Jetzt unterstütze ich voll und ganz das Aufstellen einer
Untersuchungskommission nach diesem Gesetz.
DIE ZWEITE OPTION ist die vom Generalstabschef der Armee und dem
Verteidigungs-minister vorgeschlagene, die man „Mauern“ nennt. Was
bedeutet: „Zum Teufel damit!“
Die Armeekommandeure sind gegen jede Untersuchung und gegen jede
Ermittlung. Sie wissen wahrscheinlich, warum. Schließlich kennen sie
die Fakten. Sie wissen, dass ein dunkler Schatten allein schon über
der Entscheidung, den Krieg zu führen, über der Planung der
Operation, über den den Soldaten gegebenen Instruktionen, und über
vielen Dutzend großen und kleinen Aktionen liegt, die während der
Operation begangen wurden.
Ihrer Meinung nach würde ihre Weigerung zwar schwerwiegende
internationale Auswirkungen haben, die Folgen jeder Untersuchung,
selbst einer vorgetäuschten, würde aber noch viel schlimmer sein.
Solange der Stabschef diese Position einnimmt, wird es keine
Untersuchung außerhalb der Armee geben, ganz gleich welche Haltung
die Minister einnehmen. Der Armeechef, der bei jeder
Kabinettssitzung dabei ist, ist die zentrale Figur im Raum. Wenn er
verkündet, dass die Armee die oder die Position hat, dann wagt
keiner der anwesenden Politiker etwas dagegen zu sagen.
In
der „einzigen Demokratie des Nahen Ostens“ sagt das Gesetz, (das
seinerzeit von Menachem Begin vorgeschlagen wurde), dass die
Regierung als solche der Chefkommandeur der IDF sei. So sieht es in
der Theorie aus. In der Praxis siegt bei jeder
Meinungs-verschiedenheit die „Position der Armee“ .

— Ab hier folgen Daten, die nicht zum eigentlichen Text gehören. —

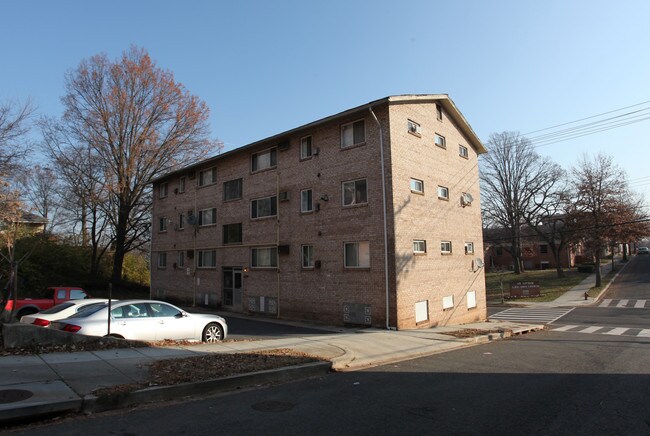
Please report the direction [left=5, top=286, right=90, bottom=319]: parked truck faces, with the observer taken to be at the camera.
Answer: facing away from the viewer and to the right of the viewer

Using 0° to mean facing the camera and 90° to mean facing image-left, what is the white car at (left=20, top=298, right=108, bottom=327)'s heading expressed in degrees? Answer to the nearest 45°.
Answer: approximately 225°

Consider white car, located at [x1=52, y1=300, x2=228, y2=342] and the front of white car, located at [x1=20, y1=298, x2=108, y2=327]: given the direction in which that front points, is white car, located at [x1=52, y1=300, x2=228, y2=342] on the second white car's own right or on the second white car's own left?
on the second white car's own right

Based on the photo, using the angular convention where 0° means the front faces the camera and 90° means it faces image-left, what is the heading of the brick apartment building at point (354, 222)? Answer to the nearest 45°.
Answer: approximately 45°

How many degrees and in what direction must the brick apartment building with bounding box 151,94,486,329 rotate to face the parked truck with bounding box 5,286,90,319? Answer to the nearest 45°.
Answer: approximately 45° to its right

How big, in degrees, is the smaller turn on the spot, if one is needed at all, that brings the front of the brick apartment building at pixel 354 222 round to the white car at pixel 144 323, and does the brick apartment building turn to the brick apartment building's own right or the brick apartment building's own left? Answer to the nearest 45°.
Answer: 0° — it already faces it

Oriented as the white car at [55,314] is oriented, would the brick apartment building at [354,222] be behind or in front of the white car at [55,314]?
in front

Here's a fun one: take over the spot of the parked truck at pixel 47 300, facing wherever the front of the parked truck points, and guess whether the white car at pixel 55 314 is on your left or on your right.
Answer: on your right

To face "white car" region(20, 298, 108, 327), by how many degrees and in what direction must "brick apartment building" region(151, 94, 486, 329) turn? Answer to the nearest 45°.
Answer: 0° — it already faces it
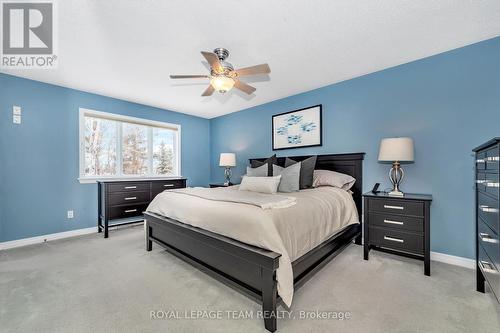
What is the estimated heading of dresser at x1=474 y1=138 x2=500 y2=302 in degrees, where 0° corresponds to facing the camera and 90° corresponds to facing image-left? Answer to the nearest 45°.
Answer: approximately 90°

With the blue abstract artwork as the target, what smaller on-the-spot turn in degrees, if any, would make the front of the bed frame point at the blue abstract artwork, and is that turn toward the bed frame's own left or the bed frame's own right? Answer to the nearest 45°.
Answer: approximately 180°

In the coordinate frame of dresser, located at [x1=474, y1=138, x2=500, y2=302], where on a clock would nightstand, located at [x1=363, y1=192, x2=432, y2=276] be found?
The nightstand is roughly at 1 o'clock from the dresser.

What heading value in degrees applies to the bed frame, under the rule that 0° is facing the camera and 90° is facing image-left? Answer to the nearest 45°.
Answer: approximately 45°

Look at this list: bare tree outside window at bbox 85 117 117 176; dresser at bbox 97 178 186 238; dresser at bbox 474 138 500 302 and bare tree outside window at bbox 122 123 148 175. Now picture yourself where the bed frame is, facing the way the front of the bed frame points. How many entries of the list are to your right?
3

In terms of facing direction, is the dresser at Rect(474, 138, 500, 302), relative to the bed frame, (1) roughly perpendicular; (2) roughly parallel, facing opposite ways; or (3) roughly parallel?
roughly perpendicular
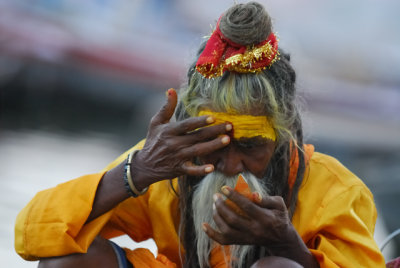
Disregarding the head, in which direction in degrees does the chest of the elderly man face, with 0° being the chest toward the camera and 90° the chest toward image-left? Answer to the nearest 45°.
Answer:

Die Armee behauptet, sie untersuche sich selbst. Ehud Barak vertritt
– freiwillig oder nicht – diese Position. Das Kabinett hat es
aufgeschoben, sich mit dieser Sache zu beschäftigen. Und dies ist
der Stand von heute.
BEI DIESER Gelegenheit sollte ein Schlaglicht auf die am wenigsten
sichtbare Person in Israel geworfen werden, auf den Generalstabschef
und Generalleutnant Gabi Ashkenasi,
Nichts bleibt an ihm kleben. In dieser Debatte - wie in allen - ist
er einfach nicht vorhanden.
Jeder weiß, dass Ashkenasi eine bescheidene Person ist. Er spricht
und schreibt kaum. Hält keine Volksreden. Im Fernsehen bleibt er im
Hintergrund.
In
der Öffentlichkeit erscheint er als rechtschaffener Soldat ohne
Tricks. Seine Pflichten erfüllt er ruhig, empfängt seine Order von
der Regierung und ist ihr gegenüber loyal. In diesem unterscheidet
er sich von fast all seinen Vorgängern, die selbst prahlerisch und
redselig waren. Während die meisten von ihnen aus berühmten
Eliteeinheiten oder der arroganten Luftwaffe kamen, ist er ein
grauer Infanterist. Als der Herzog von Wellington in seiner Armee
einmal die Berge von Papier sah, rief er aus: „Soldaten sollen
kämpfen und nicht schreiben!“. Ashkenasi hätte ihm gefallen.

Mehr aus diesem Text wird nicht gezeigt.